Strawberries are ripening early and growers are worried they won’t have enough pickers. Many of the pickers are kids, who won’t get out of school for a few more weeks.

Strawberries are ripening early and growers are worried they won’t have enough pickers. Many of the pickers are kids, who won’t get out of school for a few more weeks.

Strawberry crop abundant, but people to help with harvest aren’t

ARLINGTON — The strawberries are earlier than Mike Biringer can remember.

And he’s been a berry grower for a long time.

This year’s haul also is one of the best crops the 79-year-old farmer has seen.

Now it’s just a matter of getting enough people to pick them.

The farmer and his wife, Dianna, are the second generation to run Biringer Farm. Their son also works there. They’ve been at 21412 59th Ave. NE in Arlington for about a decade.
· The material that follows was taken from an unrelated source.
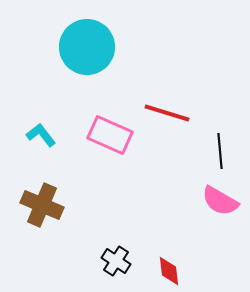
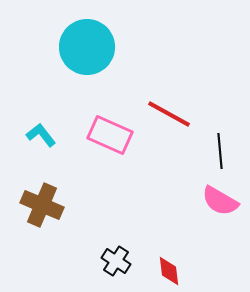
red line: moved 2 px right, 1 px down; rotated 12 degrees clockwise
Before that, the farm was in Marysville. Their family has been growing berries in Snohomish County since 1948.

Biringer Farm is a popular spot for U-pick strawberries and hundreds of people came to pick over Memorial Day weekend, Mike Biringer said.
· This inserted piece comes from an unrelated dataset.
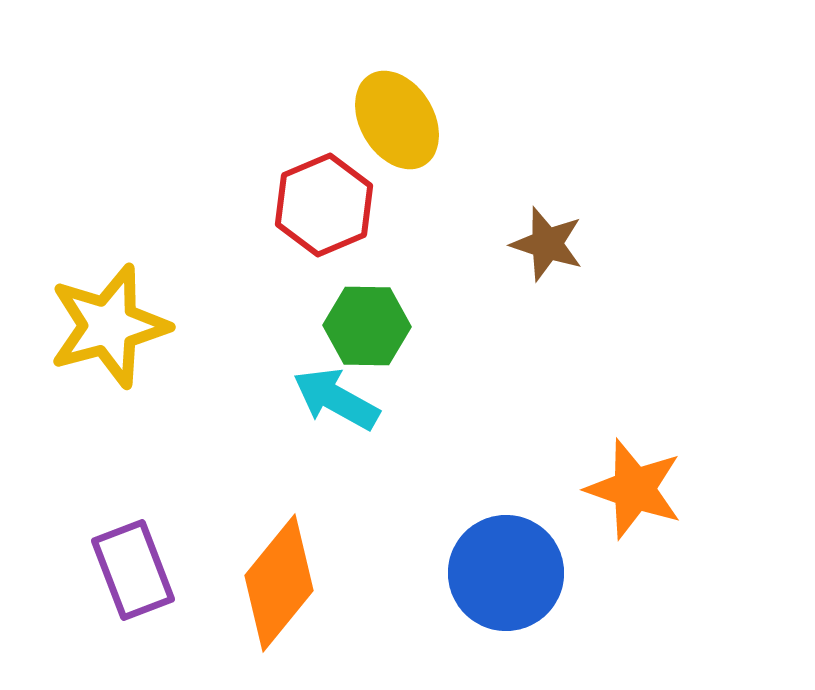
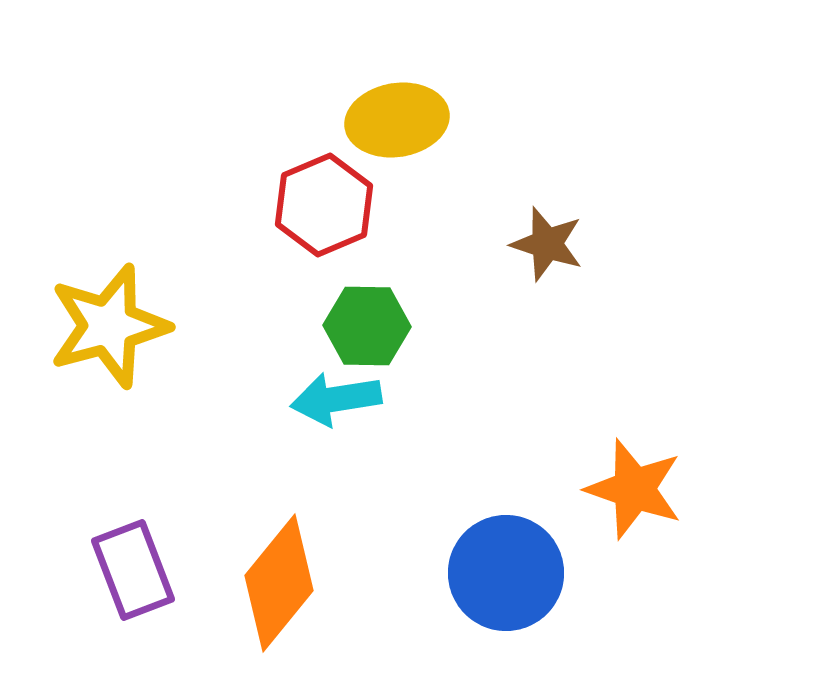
yellow ellipse: rotated 68 degrees counterclockwise
cyan arrow: rotated 38 degrees counterclockwise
However, more than half of the farm’s business comes from hiring pickers and selling strawberries on site, at farmers markets and produce stands and to processors. Biringer likes to have a crew of at least 50 pickers, preferably 70. This week, they have a dozen adult pickers in the mornings and 15 to 20 teens who come after school.

“We’re going to be struggling this year to get enough people to pick,” Biringer said. “It’s kind of a seasonal thing, so people think of strawberries more when school gets out.”

The start of strawberry season always has varied a bit, but usually it falls between June 6 and 17, he said. They’ve struggled some years to get berries in time for the Marysville Strawberry Festival, which is on Father’s Day weekend.

For the past two years, strawberry season has started weeks early.

Last year, picking was under way by May 30. This year, it started May 21.

Biringer credits the early season to consistently warm temperatures this spring. He expects the strawberries will be ripe for a few more weeks. Normally, strawberry season continues past the Fourth of July, but he doesn’t expect it to last that long this year.

The Biringers also grow raspberries, tayberries, black raspberries and some blackberries and blueberries. The strawberries and raspberries are most popular, and raspberry season looks to be early, too. One variety of raspberries is ripe this week and others are expected to be ready for picking by mid-June. Most years, raspberry picking is good into August.

“I don’t think that’ll happen this year because we’re just shifted earlier,” Biringer said.

Late Tuesday morning, about 25 people were filling flats with strawberries from the U-pick patch. The top leaves of the plants tickled adult pickers’ knees when they stood between rows and young children giggled as they ducked out of view to find the perfect red, ripe strawberry.

Joan and Jim Hill, of Lake Stevens, have been coming to Biringer Farm together just about every year for a decade. Joan Hill freezes strawberries to save them for the rest of the year. It took them about 40 minutes to load up two flats. Joan Hill teased her husband, whose flat had more berries, that he must have picked a better row than she did.

Jim Hill got good at picking strawberries as a kid, when he would walk from his house on 92nd Avenue in Marysville to Biringer Farm’s former location on 88th Avenue. He and Joan picked berries in the Biringers’ fields for a few weeks each year as a summer job.

It’s an early season but the strawberries are looking good, he said. He hopes to come back and pick more.

“Heck, I’d come back and do it again tomorrow,” he said. “But I think if you give it two more days, these will be perfect.”

Carrie Dooley brought her 3-year-old daughter, Avonlea, to Biringer Farm on Tuesday. The Dooley family moved to Lake Stevens from Spokane about a year and a half ago. Though it was their first visit to Biringer, they’ve been picking strawberries for years and Dooley uses some for strawberry shortcake and the rest to make jam for her three school-age children’s peanut butter and jelly sandwiches.

Avonlea held her hand in the air and tightened her fingers to show how she would squish a strawberry.

“We squish them so we can make jelly,” she explained.

She looks for the big, dark red ones that will make the sweetest jam. “I don’t pick the yucky ones.”

Avonlea was born in July and Dooley remembers picking strawberries in Eastern Washington during the last few weeks of her pregnancy. To be out picking on the last day of May was a surprise, she said.

She recommends that people get out to the fields soon. Bring sunscreen and water, she warned.

It doesn’t take long to fill a flat. Hers was loaded within half an hour. But Avonlea wasn’t done yet.

The energetic 3-year-old, with a pink-and-white striped shirt and blonde hair tied back in twin braids, just needed a minute to drink her Capri Sun and regain her motivation.

“We need to pick some more,” she said.